In a perfect world, we should be able to obtain values from multiple policies for management and assessment with a couple clicks of a button. Dare I bring up the topic of heaped first year commissions keeping carriers from being able to truly pay their agents to spend the time necessary to provide thorough policyholder service? Proformex and Insured Connect seem to have a foothold on this and I am rooting for them!

JAY: You have three sons and a daughter, and your daughter works in our business. It is always great to see more women in what traditionally has been a male-dominated industry. I hope you are comfortable sharing your experience as well as your views.

TEAGUE: One of my favorite sayings is we teach people how to treat us. Early on, I invited some of the attention I have now come to criticize. As people, women or men, if we don’t teach those around us the way we want to be treated, we in essence volunteer.

My daughter, Peighton, 24, is in the business. I remind her that her voice deserves to be heard and her input is valued. From what I can gather, it does seem to somewhat improved. She is very good at teaching people in and outside of work how she wants to show up in the world.

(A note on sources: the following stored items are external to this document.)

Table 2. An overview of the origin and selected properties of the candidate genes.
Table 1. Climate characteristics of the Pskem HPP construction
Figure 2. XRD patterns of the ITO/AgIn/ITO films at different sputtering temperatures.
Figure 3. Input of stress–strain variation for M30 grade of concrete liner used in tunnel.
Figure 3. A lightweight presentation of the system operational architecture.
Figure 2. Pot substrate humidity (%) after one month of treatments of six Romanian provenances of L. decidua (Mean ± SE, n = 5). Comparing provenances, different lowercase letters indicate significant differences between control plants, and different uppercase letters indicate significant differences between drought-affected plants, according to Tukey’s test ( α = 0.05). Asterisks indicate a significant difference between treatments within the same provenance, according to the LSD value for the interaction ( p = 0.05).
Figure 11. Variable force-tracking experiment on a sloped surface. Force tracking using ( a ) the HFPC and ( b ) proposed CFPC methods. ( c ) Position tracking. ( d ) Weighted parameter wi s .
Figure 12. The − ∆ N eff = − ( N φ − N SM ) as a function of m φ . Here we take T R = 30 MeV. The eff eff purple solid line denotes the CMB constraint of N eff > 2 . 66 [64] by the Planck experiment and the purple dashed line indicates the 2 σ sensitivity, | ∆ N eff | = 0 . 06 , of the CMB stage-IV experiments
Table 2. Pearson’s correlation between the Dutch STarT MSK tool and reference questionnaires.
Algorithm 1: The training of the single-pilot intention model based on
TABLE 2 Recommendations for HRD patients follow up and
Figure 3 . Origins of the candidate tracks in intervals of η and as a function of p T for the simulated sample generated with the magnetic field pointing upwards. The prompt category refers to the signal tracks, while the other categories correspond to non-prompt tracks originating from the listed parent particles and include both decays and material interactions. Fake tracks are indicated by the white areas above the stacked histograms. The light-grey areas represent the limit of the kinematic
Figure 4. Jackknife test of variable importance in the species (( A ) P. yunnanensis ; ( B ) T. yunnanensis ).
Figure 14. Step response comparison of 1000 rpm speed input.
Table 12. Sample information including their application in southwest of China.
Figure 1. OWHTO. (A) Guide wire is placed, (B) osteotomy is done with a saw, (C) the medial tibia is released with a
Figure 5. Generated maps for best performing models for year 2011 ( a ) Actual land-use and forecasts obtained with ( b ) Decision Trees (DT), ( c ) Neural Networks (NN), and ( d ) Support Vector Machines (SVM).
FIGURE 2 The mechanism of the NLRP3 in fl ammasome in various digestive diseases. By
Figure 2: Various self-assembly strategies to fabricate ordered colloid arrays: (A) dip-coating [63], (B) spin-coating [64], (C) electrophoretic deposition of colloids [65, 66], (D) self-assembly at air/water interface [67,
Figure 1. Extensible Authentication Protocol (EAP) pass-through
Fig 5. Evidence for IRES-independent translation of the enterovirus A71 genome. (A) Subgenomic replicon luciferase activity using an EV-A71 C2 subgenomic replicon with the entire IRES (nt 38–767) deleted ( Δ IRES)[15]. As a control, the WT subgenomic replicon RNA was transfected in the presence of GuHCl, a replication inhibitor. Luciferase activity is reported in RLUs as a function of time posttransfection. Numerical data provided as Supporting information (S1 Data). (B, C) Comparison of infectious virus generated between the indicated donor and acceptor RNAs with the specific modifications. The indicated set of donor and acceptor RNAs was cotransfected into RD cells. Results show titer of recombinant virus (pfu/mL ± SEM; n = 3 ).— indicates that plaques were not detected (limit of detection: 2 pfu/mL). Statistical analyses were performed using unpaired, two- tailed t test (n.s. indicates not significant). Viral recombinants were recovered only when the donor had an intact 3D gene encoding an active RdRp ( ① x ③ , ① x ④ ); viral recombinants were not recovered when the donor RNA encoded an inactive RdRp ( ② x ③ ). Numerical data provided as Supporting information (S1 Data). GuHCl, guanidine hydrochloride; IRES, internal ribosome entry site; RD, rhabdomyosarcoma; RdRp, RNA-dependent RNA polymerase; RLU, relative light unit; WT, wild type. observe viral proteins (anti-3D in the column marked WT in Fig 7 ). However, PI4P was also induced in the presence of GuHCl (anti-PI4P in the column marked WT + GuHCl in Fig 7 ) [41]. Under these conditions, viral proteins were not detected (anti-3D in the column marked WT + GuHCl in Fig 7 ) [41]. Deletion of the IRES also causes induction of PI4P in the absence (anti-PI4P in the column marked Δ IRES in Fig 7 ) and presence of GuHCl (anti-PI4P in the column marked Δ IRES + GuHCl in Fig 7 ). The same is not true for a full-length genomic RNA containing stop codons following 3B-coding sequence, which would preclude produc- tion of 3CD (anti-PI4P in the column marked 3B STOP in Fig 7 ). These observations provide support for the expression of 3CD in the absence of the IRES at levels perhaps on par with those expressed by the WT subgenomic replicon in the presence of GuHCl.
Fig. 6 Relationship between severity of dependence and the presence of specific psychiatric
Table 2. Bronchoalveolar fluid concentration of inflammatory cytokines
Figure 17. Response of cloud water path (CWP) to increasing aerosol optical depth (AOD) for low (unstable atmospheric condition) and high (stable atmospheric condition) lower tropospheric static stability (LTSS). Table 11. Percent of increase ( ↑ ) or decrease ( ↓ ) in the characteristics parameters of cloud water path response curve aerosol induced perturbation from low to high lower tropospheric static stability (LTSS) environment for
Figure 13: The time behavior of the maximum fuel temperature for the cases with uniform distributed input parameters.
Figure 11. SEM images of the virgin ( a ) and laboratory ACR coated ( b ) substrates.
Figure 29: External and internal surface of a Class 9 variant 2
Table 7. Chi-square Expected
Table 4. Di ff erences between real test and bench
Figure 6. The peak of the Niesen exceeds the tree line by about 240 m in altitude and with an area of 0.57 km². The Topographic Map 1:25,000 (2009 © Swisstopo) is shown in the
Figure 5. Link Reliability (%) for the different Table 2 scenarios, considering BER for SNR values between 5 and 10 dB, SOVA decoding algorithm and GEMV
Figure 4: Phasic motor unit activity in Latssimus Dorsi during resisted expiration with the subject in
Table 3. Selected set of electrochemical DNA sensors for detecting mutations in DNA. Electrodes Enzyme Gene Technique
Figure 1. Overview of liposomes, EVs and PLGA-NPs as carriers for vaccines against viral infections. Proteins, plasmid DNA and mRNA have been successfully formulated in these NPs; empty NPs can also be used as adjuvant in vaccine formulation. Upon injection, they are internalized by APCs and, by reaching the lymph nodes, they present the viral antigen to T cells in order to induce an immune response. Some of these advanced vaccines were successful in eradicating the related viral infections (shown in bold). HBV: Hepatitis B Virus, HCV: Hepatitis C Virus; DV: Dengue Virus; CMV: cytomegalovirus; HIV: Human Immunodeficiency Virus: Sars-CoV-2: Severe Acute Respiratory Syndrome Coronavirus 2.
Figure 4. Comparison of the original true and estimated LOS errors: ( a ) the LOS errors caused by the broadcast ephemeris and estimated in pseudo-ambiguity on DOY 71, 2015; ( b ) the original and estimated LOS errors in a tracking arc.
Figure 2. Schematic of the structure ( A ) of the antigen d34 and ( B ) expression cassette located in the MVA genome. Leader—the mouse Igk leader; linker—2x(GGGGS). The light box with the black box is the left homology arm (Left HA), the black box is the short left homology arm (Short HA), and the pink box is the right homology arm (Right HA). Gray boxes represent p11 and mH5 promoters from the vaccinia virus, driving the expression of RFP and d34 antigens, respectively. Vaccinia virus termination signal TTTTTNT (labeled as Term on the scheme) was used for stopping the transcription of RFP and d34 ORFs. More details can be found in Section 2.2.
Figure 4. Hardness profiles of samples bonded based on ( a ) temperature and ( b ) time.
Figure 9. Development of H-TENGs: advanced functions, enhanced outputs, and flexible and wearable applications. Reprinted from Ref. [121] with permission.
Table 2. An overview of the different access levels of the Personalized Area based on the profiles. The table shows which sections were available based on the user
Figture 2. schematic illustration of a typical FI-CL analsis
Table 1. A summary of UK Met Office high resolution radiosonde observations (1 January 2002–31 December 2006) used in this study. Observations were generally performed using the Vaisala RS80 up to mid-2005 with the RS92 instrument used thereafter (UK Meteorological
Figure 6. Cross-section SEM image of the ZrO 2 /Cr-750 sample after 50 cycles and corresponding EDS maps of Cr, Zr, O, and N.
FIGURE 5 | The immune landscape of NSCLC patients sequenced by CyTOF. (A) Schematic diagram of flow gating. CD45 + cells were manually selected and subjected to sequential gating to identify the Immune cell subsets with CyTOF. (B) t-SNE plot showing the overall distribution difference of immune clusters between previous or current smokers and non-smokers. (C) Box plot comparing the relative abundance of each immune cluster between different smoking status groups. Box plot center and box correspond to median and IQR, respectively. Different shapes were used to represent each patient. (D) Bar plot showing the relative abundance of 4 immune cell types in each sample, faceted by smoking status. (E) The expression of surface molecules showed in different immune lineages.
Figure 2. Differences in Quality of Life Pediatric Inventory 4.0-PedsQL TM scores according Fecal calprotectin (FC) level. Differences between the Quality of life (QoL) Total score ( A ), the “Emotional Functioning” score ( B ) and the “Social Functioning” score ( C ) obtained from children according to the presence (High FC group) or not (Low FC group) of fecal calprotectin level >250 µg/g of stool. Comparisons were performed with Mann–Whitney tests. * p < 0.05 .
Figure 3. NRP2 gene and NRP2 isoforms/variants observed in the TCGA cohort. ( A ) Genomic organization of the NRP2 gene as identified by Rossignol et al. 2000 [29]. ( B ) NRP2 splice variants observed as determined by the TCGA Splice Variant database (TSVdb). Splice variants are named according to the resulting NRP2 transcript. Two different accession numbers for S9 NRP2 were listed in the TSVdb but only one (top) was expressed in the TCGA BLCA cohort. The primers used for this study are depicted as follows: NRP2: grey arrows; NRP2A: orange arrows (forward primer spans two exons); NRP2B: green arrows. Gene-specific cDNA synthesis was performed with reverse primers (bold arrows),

I have some incredible and amazing male friends in this business. There are some that became role models and there were those that weren’t acting in my best interest and reinforced the “good ‘ol boys club”. It took time and life experience to get clear and comfortable with the fact that I do not tolerate conscious or unconscious bias.

JAY: I’ve long-known that some of our readers go right to the question about ‘life outside of work’ because the answer usually fills in the gaps on what is known about our interviewee. In other words, people are nosy! You keep yourself busy in your leisure time with hobbies, volunteer work and family commitments. Talk about this.

TEAGUE: Having four kids has kept me busy. You know about Peighton. My oldest son, Wilson, 26, is attending Columbia after being an Air Rescue Swimmer in the Navy. Eli, 18, and Tripp, 17, are finishing their junior years in High School. Tripp will attend college after high school and Eli plans on becoming an aviation mechanic by way of trade school when he graduates. Eli was adopted from China at the age of 4 1/2, with significant challenges. That, in and of itself, is worthy of storytelling for another time. For now, I’ll just say that “To whom much is given, much is required.” This was the premise of our adoption, and I can say that 14 years later, Eli has given more to us than we could have ever imagined giving to him.

My greatest accomplishment and joy are my children. Anything good I have done in my professional and personal life has been for the betterment of them. Their Dad is a wonderful father, and we work hard to make sure our kids know how loved and supported they are by both of us.

I am also a huge dog lover, have rescues and I work as a foster for dogs, volunteering from time-to-time at a local shelter. I sponsor several women in recovery and play as much tennis as possible on various USTA teams. I am also on an over 30 women’s soccer team.

I am a terrible cook and I love cupcakes. My happy place is Sea Pines on Hilton Head Island where I find sand dollars at low tide like a pro!

JAY: I know I certainly won’t be challenging you to a tennis match, Teague. But if you’re up for eating cupcakes, give me a call!

For the restaurant question, I must insist that you name at least one restaurant and dish from your hometown. I made two business trips nearby over twenty years ago and, both times, was taken to the Olive Garden. I feel I was robbed of a culinary experience! Without naming a steakhouse or a steak dish, where should I eat and what should I order?

TEAGUE: To start your day, go to our local coffeehouse, Cornerstone, where you should order the avocado toast and coffee.

When I owned a women’s fitness center along the way, my subtenant was Chris, also known as Chalit, and he opened Chalit’s, a Thai bistro. It is superb and enjoyed by many in my hometown, Mechanicsburg, Pennsylvania. If you ever go or come to see me, I’ll take you. We'll have summer rolls and eggplant and Thai basil stir fry with chicken and brown rice.

Then, across the street, there is a new Italian bakery, La Bella Sicilia Bakery & Gelateria, where they make their own homemade gelato. Limoncello is my favorite!